Я отчаянно желала убраться из кабинета, но лицо отца выражало озабоченность.
— Мне кажется, я уже давно скорблю о маме, — призналась я. — И думаю, что еще долго буду скорбеть. Но сейчас мне нужно переключиться. А сказать мне нечего.
Отца совсем не обрадовал мой ответ, но что он мог поделать? Удержать меня силой? Я вернулась в спальню, и на мой первый запрос о Церкви Божьей с Сопровождающими Знамениями в Интернете нашлись сотни ссылок. Движение возникло почти одновременно в двух разных регионах США. В начале двадцатого века преподобный Джордж Хенсли во время воскресной мессы в штате Теннесси схватил живую гремучую змею. И это было только началом.
Примерно тогда же в Алабаме проповедник по имени Джеймс Миллер продемонстрировал то же самое. Движение распространилось в южных штатах. Джордж Хенсли умер в 1955 году от укуса гремучей змеи.
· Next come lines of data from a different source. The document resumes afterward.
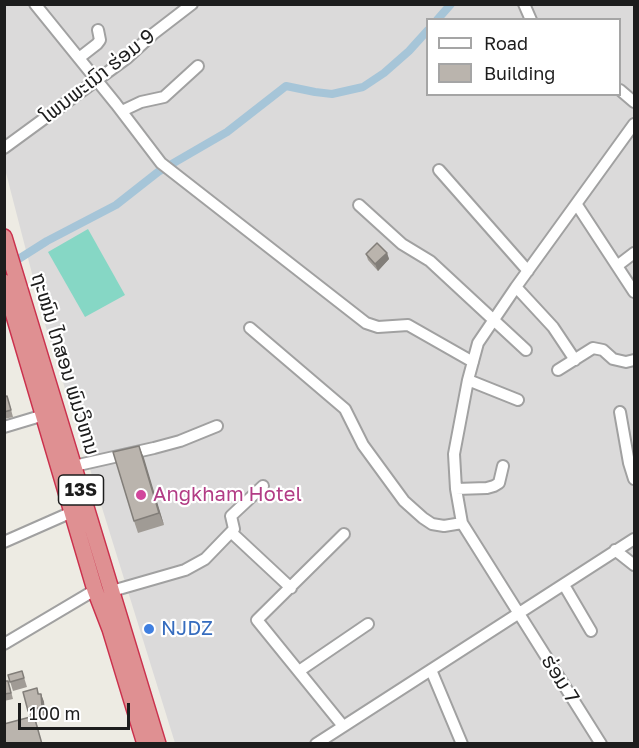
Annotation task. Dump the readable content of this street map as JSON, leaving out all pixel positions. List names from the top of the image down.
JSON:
{
  "streets": {
    "highway": ["ຖະໜົນ ໄກສອນ ພົມວິຫານ", "13S"],
    "street": ["ໂພນພະເນົາ ຮ່ອມ 9", "ຮ່ອມ 7"]
  },
  "places": ["Angkham Hotel", "NJDZ"],
  "legend": ["Road", "Building"],
  "scale_bar": "100 m"
}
Я вспомнила саркастическое замечание Мэта, что укротители змей погибают от змеиных укусов. И настойчивые расспросы доктора Эмблина о том, откуда к нам мог попасть тайпан. Он интересовался, не мог ли тайпан быть завезен сюда из Северной Америки. И немного успокоился, когда мы заверили его, что не мог. Стоило раньше попытаться узнать о том, что происходило в 1958 году.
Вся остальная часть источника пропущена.